Run Away Baby
“Okay,” Charlie agreed.
“With that being said, I’d like to apologize in advance for any future discomfort you suffer brought on by my massive trust issues.” She broke into another fit of giggles. “I’m sorry. I’m such a mess. I need to stop talking now.”
“It’s alright,” he said.
“Now I’m really leaving,” Abby said, handing him his sunglasses and opening the door.
“Until next time, Abby-girl,” Charlie said.
“I miss you already.”
“Abby?” Charlie said, as she was about to shut the door.
“Yeah?”
“I’m going to get you out of this. Just wait and see.”
Chapter 23
“Put your rubber boots on,” Randall growled.
“Sure. Give me a second.” Abby went into the bathroom to spray some Derma Numb on her vagina. Buying all that lingerie had been one of her dumbest moves ever, and that was really saying something.
Randall had gotten himself a prescription for Viagra (Abby was unsure why he’d never thought to do so sooner) and he was so ecstatic that he was once again a “fully functional male” (his own words) that he couldn’t stop himself from constantly starting something. Abby suspected that he was more turned on by the sight of his own dick than by any of her outfits.

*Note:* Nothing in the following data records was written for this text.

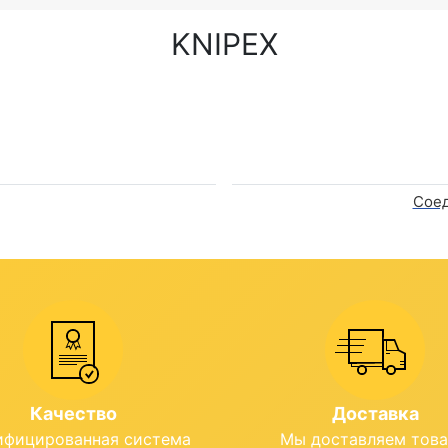
KNIPEX
Соед
Качество
Доставка
ифицированная система
Мы доставляем тов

They cycled through all $1,500 worth of attire, and, just when Abby thought Randall was losing steam, a $1,000 Frederick’s of Hollywood gift card appeared sticking halfway out of a surprise pile of scrambled eggs one Sunday morning.
“I didn’t know you could make eggs,” she said as she rinsed the card off in the kitchen sink.
Her survivalist classes were going strong. She could start a fire with flint, and figure out some leaves and berries to eat. Still, she was convinced that no matter how many plants she learned to identify, if she were thrown in the woods and left to die, she’d die.
She’d gone on the pill. Charlie got them for her somehow, delivering them in a crumpled brown lunch sack like they were drugs or hamburgers. Abby kept them loose in a mint container.
For a few weeks, neither Charlie nor Abby brought up the subject of Abby leaving her husband. They saw each other just a couple hours a week, in stolen moments after her class. It didn’t leave much time to talk.
On what Charlie was calling their one month anniversary, he surprised Abby with a cupcake, a single red rose that she suspected might be from a gas station, and the desire to have a conversation about their future.
“We need to talk,” he said, after she’d put the rose in a plastic cup of water on his countertop.
“Is something the matter?” she asked him.
“No. Talking’s a good thing, Abby-girl.”
“Okay. What’s up?”
“You need to get away from your husband.”
Abby sighed. “I don’t know. It’s not that simple.”
“Maybe it is. Maybe you’re imagining that it’s harder than it really is.”
“As long as I’m alive, he’ll look for me. He’s obsessed with me, but even more so, he’s really proud. He’d be furious if I left him because it would make him look bad to his friends.”
“So you need to disappear.”
“I’m a person. I’m not a pet, or a… sock. I can’t just disappear.” Abby said.